It was a desperate cry for help, and I felt like one of those people Chesterton described. I was numbed with the raw shock of this. And there was a certain air of embarrasement in the room (much as Chesterton describes), and it seemed that there was nothing immediate that the Ministers could do either.

I hope that one of them met her afterwards, or at any rate is trying to chase up the problem. It is certainly the same kind of issue highlighted by the children’s commissioner when she was talking about children and poor housing conditions. K should certainly contact her. But there are lots of people like K, and it is only occasionally that we hear the cries for help expressed in such a visceral way. To give them credit, not one of them came out with the political mantra of not being able to discuss individual cases.

Meanwhile, the States of Jersey Development Company are building luxury properties, some of which have already been sold for investment on the waterfront, despite there being a desperate need for more social housing

Henry Mayhew collected and published around 1865 a book entitled “London Labour and the London Poor” . He is one of the great often forgotten social reforming pioneers, but he will always be one of my political heroes.

It was a a groundbreaking and influential survey of the city's poor which allowed the conditions and plight of those struggling on the poverty line to be heard. We need something like that for Jersey, so that stories like that of K cannot be dismissed. We need to hear these stories, and then maybe something will be done.
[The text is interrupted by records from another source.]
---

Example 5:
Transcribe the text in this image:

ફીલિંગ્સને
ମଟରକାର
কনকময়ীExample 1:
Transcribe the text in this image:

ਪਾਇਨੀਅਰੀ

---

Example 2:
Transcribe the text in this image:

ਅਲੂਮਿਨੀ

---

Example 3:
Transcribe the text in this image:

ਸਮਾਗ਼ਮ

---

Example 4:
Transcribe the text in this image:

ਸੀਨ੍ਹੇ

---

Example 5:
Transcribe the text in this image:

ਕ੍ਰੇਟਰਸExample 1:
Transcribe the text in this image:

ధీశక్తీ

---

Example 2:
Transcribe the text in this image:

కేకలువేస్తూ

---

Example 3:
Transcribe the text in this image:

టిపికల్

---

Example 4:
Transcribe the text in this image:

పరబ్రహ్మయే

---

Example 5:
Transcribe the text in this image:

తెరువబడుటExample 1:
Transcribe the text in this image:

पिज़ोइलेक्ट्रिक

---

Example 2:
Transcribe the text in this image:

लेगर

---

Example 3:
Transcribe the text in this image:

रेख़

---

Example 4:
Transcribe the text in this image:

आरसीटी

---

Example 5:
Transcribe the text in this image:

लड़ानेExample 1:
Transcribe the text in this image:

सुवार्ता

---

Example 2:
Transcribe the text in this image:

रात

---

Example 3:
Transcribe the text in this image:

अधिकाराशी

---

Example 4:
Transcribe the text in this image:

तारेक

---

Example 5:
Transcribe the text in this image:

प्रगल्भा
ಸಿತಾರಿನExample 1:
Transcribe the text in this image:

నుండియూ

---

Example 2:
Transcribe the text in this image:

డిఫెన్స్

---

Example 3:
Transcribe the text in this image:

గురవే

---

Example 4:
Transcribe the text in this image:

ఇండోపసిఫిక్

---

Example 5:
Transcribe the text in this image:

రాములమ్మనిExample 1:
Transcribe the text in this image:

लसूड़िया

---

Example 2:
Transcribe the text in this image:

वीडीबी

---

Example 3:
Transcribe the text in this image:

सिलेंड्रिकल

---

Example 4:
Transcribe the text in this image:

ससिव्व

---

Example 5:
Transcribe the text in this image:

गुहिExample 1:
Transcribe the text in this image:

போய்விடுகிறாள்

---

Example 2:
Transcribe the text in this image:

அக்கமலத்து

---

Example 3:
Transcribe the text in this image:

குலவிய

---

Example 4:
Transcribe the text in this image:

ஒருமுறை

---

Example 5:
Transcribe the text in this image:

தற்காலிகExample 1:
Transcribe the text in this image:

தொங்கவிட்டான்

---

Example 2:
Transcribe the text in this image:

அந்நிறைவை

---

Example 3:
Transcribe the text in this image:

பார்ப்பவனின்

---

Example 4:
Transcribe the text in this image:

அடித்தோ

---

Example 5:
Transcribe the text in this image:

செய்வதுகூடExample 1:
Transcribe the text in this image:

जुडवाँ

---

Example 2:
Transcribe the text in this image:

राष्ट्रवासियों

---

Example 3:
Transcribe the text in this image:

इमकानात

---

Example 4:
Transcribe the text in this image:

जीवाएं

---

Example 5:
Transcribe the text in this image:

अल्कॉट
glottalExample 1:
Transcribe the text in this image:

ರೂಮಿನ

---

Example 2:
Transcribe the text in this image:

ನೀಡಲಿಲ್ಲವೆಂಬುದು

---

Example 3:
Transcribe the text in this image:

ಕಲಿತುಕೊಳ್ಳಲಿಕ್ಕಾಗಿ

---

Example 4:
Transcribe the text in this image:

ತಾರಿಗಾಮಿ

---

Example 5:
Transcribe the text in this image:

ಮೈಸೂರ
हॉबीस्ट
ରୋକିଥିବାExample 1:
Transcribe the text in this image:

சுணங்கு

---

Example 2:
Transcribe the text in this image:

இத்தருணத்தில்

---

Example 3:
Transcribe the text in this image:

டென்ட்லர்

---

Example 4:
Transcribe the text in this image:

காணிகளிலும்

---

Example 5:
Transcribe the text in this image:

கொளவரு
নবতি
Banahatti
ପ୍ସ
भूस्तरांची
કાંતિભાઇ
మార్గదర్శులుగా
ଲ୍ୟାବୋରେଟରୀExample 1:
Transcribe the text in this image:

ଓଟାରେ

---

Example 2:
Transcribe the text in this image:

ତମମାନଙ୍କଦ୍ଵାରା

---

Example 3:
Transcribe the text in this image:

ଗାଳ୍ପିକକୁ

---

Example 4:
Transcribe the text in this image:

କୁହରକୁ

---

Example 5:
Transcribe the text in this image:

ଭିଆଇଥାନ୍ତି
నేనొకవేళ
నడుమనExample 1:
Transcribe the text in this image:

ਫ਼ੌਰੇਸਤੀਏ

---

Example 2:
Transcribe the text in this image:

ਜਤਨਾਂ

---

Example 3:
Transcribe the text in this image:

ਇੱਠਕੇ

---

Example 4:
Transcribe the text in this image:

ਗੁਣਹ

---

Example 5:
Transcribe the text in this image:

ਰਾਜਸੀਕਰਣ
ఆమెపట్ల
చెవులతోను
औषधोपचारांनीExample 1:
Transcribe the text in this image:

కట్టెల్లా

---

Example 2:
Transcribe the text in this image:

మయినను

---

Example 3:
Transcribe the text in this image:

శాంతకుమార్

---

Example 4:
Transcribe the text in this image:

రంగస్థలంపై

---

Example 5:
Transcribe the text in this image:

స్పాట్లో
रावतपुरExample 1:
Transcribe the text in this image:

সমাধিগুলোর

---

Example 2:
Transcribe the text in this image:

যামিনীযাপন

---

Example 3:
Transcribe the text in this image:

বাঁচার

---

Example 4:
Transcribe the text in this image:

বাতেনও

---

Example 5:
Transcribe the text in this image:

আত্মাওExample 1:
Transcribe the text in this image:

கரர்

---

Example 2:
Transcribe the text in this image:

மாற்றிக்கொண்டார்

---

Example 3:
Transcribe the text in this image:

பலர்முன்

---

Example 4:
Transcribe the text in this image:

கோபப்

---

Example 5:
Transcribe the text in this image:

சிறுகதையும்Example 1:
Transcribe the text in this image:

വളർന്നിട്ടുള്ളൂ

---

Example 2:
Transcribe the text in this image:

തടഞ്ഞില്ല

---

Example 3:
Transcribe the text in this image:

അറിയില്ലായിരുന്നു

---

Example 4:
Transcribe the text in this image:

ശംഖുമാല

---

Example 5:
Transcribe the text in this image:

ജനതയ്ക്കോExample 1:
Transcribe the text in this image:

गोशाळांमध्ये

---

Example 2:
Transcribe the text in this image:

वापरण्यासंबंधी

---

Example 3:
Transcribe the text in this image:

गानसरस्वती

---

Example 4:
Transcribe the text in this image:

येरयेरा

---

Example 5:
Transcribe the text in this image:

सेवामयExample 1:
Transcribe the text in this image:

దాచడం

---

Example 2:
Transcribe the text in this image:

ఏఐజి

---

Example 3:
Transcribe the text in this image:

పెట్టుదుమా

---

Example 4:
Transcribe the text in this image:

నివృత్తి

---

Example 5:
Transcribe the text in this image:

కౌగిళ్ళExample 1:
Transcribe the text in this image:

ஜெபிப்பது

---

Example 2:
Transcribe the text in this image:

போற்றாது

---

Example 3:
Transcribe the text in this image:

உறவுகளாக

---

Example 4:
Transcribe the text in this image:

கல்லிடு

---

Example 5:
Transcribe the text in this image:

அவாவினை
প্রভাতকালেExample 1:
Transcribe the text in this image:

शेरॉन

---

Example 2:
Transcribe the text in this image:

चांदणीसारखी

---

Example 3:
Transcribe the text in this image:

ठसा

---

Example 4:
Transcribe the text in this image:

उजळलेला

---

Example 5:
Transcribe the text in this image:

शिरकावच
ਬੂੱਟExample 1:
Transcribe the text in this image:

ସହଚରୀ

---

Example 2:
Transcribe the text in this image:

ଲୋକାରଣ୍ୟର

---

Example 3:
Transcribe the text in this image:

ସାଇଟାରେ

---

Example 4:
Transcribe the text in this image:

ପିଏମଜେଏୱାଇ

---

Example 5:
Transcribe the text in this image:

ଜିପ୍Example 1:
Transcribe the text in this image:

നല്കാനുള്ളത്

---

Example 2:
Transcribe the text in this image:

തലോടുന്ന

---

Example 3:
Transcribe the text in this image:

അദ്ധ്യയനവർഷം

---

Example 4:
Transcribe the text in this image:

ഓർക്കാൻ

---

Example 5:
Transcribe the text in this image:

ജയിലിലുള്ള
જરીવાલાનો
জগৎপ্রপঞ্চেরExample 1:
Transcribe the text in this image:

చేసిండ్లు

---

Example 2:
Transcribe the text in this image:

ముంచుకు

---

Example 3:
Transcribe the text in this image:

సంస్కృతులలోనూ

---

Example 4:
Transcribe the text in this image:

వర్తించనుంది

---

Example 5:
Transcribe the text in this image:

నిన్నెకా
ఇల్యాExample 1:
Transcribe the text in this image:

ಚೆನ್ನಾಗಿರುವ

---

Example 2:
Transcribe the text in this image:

What Mayhew wrote is still as relevant for today as it was then. Sadly, we still live in a troubled, divided society, between wealth and poverty, and the chasm is growing ever wider.

He said:

“My earnest hope is that the book may serve to give the rich a more intimate knowledge of the sufferings, and the frequent heroism under those sufferings, of the poor—that it may teach those who are beyond temptation to look with charity on the frailties of their less fortunate brethren—and cause those who are in “high places,” and those of whom much is expected, to bestir themselves to improve the condition of a class of people whose misery, ignorance, and vice, amidst all the immense wealth and great knowledge of “the first city in the world,” is, to say the very least, a national disgrace to us.”